Making the Summer-to-Fall Transition: Prepare Your Home Before Winter Sets In

The end of summer is all about change. Leaves are starting to fall, the weather’s just beginning to cool (okay, at least it’s less hot). The kids are back in school, and everyone settles into familiar and busy daily routines. Soon, you won’t have as much time for those little household jobs that’ll pay off later ­– or cost you some money if they’re neglected – so do yourself a favor: put down the TV remote, pull on your sweatpants and t-shirt, and get ‘em done now.

Clean Inside and Out

The end of summer is a good time to clean and organize your house, room by room. As your family begins to transition to fall clothing, start putting away the summer wardrobes. Store them safely in secure plastic containers, especially if they’ll be spending the winter in the attic or basement. Put away the doo-dads you picked up on vacation or your kids brought home from summer camp. If things have really gotten out of hand, you might consider having a professional home organizer help you tackle the clutter. 

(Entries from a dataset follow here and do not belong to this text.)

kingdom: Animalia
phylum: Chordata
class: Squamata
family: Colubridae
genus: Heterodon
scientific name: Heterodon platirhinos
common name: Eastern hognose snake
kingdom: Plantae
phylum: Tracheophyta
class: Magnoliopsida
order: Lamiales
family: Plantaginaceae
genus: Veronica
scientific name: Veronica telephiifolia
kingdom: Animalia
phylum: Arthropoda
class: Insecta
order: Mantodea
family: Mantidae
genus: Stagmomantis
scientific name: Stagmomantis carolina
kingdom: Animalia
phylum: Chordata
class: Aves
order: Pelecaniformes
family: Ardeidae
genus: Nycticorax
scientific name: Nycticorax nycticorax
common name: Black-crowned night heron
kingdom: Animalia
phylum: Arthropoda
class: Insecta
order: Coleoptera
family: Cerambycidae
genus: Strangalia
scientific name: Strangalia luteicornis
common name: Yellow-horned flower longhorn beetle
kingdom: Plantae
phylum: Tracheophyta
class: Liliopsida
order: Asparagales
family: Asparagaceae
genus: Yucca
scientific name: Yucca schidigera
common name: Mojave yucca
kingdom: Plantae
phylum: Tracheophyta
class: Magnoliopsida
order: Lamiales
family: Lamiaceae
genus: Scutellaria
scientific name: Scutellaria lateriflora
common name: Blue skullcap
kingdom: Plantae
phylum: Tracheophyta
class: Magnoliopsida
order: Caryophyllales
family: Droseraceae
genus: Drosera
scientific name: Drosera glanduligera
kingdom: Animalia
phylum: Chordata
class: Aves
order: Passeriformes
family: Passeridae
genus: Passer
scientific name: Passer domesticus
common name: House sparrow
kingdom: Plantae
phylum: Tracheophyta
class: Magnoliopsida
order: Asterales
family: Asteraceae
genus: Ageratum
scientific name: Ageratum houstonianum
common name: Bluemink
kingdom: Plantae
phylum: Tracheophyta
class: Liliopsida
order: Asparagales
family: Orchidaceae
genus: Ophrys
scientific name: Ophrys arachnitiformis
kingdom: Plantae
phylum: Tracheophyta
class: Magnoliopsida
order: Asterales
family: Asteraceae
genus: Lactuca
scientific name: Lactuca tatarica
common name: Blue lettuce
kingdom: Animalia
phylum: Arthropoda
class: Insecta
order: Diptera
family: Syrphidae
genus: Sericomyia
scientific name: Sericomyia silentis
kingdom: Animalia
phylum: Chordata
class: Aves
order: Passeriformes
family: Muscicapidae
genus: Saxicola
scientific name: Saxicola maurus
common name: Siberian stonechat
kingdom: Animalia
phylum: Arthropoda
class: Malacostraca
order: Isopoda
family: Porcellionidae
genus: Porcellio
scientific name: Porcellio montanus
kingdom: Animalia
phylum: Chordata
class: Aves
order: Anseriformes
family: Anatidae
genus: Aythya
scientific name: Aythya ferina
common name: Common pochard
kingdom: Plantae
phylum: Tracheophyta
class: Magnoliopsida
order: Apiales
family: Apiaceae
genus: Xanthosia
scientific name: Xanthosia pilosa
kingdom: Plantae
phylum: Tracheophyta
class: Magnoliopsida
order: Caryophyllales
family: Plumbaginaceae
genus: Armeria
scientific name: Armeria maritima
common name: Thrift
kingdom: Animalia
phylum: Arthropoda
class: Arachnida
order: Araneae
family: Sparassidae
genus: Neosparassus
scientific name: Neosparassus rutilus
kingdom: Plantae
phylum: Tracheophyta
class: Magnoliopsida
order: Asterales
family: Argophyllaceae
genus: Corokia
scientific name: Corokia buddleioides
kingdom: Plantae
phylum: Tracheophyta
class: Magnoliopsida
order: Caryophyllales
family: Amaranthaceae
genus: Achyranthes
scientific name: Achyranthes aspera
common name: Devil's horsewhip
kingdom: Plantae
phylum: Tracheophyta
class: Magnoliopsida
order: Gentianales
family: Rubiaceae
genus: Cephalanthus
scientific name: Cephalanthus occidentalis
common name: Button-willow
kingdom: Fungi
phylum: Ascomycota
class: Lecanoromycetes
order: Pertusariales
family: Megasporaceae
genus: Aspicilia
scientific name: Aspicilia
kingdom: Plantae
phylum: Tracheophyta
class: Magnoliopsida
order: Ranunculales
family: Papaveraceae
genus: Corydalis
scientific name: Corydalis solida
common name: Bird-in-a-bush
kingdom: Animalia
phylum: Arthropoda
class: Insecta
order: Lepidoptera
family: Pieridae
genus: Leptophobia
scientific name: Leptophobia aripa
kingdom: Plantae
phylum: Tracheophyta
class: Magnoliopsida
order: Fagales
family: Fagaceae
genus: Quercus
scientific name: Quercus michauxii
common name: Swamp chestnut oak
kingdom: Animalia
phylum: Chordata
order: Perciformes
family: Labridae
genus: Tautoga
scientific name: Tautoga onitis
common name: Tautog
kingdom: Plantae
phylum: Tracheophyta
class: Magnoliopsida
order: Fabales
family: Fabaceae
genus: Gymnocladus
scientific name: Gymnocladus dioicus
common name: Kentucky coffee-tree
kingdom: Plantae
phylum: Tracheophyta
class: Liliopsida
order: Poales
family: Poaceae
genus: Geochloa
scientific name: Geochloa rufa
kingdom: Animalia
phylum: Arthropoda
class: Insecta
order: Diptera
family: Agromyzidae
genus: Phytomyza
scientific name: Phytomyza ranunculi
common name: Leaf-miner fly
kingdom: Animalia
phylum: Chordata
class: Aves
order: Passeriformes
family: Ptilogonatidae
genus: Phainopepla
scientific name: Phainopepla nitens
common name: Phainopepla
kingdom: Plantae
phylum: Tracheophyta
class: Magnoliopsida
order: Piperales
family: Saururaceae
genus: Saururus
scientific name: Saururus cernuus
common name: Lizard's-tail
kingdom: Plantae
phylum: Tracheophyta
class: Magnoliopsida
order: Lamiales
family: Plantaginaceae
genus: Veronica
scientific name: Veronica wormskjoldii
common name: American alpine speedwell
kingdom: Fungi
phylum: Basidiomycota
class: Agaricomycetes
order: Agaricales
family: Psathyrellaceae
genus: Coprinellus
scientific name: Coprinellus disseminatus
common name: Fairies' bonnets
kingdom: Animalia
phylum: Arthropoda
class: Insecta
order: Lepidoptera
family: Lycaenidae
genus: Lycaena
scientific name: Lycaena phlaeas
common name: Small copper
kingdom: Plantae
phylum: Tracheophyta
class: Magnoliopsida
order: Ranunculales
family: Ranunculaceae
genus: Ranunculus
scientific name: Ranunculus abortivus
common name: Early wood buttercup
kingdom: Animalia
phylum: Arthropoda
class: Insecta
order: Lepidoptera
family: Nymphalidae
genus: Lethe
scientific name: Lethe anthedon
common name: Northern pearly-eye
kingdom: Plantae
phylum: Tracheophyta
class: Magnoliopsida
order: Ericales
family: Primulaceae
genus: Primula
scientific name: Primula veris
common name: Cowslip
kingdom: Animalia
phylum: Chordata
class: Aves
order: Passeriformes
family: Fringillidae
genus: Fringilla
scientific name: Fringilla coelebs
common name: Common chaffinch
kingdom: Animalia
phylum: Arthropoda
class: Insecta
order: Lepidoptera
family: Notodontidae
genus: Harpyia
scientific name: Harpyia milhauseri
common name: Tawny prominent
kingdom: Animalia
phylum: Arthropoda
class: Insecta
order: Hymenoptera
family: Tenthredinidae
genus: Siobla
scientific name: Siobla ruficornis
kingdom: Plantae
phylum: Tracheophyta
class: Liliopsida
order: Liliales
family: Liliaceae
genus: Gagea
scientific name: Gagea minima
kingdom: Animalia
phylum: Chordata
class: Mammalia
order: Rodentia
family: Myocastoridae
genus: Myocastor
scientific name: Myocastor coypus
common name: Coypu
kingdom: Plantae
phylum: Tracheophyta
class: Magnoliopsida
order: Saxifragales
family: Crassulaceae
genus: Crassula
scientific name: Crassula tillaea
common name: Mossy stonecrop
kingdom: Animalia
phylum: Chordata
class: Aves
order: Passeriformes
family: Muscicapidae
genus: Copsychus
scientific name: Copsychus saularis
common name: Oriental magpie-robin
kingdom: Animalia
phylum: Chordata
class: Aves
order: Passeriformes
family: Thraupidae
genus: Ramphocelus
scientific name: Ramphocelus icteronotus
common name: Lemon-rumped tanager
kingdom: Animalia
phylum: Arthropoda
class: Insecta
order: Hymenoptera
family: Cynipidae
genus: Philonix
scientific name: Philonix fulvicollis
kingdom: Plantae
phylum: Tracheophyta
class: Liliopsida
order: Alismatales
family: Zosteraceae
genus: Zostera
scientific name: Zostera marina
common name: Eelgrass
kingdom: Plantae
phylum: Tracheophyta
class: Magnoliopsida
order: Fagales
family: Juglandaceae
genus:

Be sure not to neglect your home’s exterior or your yard. If you have big, creaky-looking tree branches hanging over your roof or outside a window, cut them down. Then they won’t cause damage when they get wet and heavy, or when the wind picks up. Inspect your roof for holes or gaps that could let in the weather or some hungry critter looking for a winter home. Gutter cleaning is one of the least popular household tasks, but it’s well worth the time and effort. A clogged gutter can come crashing down and do some serious damage when it fills with leaves, water or ice. And don’t forget your insulation – check the exterior carefully for spots that might need to be caulked or weather-stripped.

Preventive Maintenance

Effective home maintenance is largely a matter of following good habits. One very good habit is to check the batteries on your smoke and carbon monoxide alarms when the seasons change. This is something that’s easy to forget if you don’t plan for it. The National Fire Protection Agency reports that the death rate in homes that have working fire alarms is about 50 percent less than in households that lack protection. Another very good habit is to change air filters on your heating and cooling unit and other air intake outlets, where dust and dirt build up over time. Remember, your house will probably be closed up tight during the cold months, so be extra careful to make sure you have good airflow and effective protection against carbon monoxide poisoning. It’s also a good idea to add an air purifier to your home, especially one that reduces the allergy and asthma symptoms that are so common in autumn; not only will they keep your family healthy, but the air filters in your heating and cooling units won’t have to work as hard, since there will be fewer particles in the air.

Don’t Play With Fire

There’s nothing quite like a warm fire on a chilly day. Unfortunately, too many homeowners fail to have their fireplaces and chimneys checked and cleaned before they light the first logs. The results can be disastrous: fireplaces are among the most common sources of household fires.

Pest Proofing

When the weather cools off, the bugs come in. No one wants to spend the fall and winter with mice, roaches and spiders, so pest proof your home by spraying down the corners and cracks with pesticides that are safe for kids and animals. You’ll find mouse and rat traps at your local hardware store. If you’re not sure what products to buy or how to use them, think about hiring an exterminator to make your home safe from bugs and rodents.

Most basic home maintenance tasks are fairly simple to do.

Cleaning, organizing and checking your house for fall and winter is largely a matter of rolling up your sleeves and getting it done.